Om gelijk te krijgen moet je altijd goede argumenten hebben. Dat is ook helemaal niet zo gek want om zomaar iets te beweren zonder een enkel bewijs te leveren is natuurlijk niet overtuigend. In de wetenschap is het zelfs nodig dat bewijzen geleverd worden en dat de resultaten ook nog reproduceerbaar zijn. Het motto van de wetenschap is: meten is weten.
Een voorbeeld daarvan is het populisme in de hedendaagse politiek. Iemand roept dat de ouderen het slecht hebben. Als men dat echter gaat onderzoeken blijkt dat de ouderen het nog nooit zo goed gehad hebben. Ja, het klopt dat een aantal ouderen, die geen aanvullend pensioen hebben, het zwaar hebben.
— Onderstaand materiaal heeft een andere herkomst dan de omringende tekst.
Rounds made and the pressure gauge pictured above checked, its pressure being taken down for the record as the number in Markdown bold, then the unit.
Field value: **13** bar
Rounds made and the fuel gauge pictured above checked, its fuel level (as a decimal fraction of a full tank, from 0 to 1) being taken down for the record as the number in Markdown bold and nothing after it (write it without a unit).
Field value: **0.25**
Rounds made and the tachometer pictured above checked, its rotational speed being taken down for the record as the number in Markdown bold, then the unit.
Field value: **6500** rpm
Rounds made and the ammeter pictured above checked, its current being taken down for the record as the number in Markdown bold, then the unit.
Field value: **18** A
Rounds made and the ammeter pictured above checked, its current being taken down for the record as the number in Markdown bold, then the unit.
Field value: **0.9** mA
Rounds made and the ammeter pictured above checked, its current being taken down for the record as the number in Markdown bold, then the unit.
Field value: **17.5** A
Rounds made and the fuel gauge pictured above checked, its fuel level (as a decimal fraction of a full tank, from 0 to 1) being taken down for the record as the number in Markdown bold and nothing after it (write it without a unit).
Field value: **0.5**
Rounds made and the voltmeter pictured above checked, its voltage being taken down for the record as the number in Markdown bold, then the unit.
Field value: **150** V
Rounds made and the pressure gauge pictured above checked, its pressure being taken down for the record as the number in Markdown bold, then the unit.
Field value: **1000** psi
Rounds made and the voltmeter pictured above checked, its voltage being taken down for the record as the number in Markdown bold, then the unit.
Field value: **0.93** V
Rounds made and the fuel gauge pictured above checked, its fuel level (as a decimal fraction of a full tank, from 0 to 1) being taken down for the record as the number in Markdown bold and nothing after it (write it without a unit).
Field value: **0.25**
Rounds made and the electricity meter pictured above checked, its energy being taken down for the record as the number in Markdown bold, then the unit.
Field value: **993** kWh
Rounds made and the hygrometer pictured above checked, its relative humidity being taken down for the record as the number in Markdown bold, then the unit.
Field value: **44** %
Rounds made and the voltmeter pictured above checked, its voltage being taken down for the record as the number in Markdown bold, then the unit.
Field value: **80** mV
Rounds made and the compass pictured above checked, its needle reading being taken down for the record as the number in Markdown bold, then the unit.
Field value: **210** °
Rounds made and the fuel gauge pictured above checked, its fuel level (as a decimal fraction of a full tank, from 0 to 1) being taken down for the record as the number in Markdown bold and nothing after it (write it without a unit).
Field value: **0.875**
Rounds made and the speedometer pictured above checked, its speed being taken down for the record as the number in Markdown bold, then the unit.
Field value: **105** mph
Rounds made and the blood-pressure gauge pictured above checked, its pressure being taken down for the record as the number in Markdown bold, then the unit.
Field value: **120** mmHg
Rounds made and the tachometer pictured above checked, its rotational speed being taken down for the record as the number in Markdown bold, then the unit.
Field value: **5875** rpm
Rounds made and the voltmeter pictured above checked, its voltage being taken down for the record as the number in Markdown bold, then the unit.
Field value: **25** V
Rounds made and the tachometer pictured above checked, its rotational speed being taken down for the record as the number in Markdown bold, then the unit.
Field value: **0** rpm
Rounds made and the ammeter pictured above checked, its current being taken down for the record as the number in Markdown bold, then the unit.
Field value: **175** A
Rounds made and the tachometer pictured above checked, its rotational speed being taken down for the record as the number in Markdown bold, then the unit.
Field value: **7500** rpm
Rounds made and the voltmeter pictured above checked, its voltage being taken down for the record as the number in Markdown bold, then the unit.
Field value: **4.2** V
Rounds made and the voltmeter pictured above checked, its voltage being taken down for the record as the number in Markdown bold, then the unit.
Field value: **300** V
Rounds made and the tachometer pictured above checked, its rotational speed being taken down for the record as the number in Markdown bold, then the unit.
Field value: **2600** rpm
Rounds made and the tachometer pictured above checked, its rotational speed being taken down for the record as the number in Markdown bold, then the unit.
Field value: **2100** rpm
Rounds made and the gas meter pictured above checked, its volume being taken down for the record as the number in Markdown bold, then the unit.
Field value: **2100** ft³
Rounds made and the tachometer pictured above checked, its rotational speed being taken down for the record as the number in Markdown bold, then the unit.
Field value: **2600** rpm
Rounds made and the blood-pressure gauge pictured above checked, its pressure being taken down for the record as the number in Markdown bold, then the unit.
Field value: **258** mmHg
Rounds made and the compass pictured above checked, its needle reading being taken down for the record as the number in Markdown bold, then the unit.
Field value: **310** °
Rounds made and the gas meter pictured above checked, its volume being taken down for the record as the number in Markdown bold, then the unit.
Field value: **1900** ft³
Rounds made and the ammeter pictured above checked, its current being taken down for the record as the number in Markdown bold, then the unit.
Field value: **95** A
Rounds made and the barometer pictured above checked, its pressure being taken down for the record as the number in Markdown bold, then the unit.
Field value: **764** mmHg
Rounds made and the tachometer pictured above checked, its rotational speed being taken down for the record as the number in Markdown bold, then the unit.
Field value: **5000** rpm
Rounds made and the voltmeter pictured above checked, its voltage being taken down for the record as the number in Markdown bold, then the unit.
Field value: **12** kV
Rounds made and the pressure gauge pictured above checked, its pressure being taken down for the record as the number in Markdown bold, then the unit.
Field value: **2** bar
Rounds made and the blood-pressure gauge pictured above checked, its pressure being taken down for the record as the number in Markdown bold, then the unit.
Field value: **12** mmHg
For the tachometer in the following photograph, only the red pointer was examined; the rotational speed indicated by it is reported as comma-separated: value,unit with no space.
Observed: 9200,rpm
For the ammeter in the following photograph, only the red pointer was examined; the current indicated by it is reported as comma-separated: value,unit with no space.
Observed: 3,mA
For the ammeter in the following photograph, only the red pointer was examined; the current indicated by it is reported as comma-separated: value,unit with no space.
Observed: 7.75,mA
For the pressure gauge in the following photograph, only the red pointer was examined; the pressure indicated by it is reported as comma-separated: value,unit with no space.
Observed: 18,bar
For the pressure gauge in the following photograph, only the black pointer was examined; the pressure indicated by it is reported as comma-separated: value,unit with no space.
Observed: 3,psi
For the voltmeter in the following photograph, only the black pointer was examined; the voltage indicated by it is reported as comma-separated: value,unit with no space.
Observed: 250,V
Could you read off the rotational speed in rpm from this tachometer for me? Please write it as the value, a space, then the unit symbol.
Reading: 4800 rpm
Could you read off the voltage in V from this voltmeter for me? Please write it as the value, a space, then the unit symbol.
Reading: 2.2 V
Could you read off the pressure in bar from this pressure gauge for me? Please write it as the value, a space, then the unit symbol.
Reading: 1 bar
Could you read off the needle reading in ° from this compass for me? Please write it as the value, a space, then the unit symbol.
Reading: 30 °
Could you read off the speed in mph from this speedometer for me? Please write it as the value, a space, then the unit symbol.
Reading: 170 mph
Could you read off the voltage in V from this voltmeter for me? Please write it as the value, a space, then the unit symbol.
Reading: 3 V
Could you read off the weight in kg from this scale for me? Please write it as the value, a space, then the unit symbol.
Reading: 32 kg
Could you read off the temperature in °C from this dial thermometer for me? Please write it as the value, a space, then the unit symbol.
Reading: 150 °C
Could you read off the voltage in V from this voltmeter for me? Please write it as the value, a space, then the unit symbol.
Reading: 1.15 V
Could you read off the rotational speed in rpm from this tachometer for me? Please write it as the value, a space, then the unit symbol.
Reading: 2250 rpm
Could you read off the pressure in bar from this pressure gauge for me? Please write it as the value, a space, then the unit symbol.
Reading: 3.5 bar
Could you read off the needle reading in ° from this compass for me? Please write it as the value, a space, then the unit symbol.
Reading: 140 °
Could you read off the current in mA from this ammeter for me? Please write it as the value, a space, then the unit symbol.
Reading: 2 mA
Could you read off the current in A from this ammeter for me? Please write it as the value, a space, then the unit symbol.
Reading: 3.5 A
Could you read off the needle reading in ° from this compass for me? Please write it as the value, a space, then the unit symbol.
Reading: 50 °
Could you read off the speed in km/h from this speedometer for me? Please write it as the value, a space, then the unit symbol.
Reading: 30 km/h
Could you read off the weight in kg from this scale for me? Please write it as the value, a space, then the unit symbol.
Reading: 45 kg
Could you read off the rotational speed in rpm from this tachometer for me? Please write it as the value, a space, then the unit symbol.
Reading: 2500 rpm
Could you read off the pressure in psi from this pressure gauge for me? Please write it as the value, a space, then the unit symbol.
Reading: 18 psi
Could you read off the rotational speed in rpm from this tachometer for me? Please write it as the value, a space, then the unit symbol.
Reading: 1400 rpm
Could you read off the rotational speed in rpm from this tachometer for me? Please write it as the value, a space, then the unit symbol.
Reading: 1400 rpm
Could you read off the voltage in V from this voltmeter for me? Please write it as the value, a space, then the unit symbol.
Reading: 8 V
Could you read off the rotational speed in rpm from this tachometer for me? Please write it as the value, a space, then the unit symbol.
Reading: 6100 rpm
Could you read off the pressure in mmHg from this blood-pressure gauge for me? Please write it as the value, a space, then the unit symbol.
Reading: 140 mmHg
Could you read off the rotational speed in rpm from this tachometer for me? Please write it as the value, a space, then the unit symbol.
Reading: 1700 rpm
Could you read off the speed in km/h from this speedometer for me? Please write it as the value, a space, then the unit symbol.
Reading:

Gelijk krijgen is meestal echter iets anders dan gelijk hebben want naast de feiten spelen ook nog andere factoren zoals emoties en belangen een belangrijke rol.
Een voorbeeld daarvan is de verkiezing van de president van de Verenigde Staten. Wie had ooit gedacht dat Trump president zou worden. Trump haakte echter in op de emoties, op de angst voor migranten, een niet betaalbare ziekenzorg en werkloosheid. Hillary Clinton had veel betere papieren en zij kon met cijfers en andere gegevens haar betoog onderbouwen. Met de opmerking, dat de aanhangers van Trump domme en zielige types waren, heeft ze de verkiezingen verloren. Ze toonde zich een arrogante intellectueel, die met al haar kennis op grote afstand stond van de gewone mens.
Cijfers en statistieken zijn belangrijk voor gelijk hebben en krijgen maar emoties en belangen zijn vaak bepalend. Als Clinton geluisterd had naar de individuele verhalen had ze dergelijke uitlatingen zeker niet gedaan en dan had ze waarschijnlijk de verkiezingen gewonnen.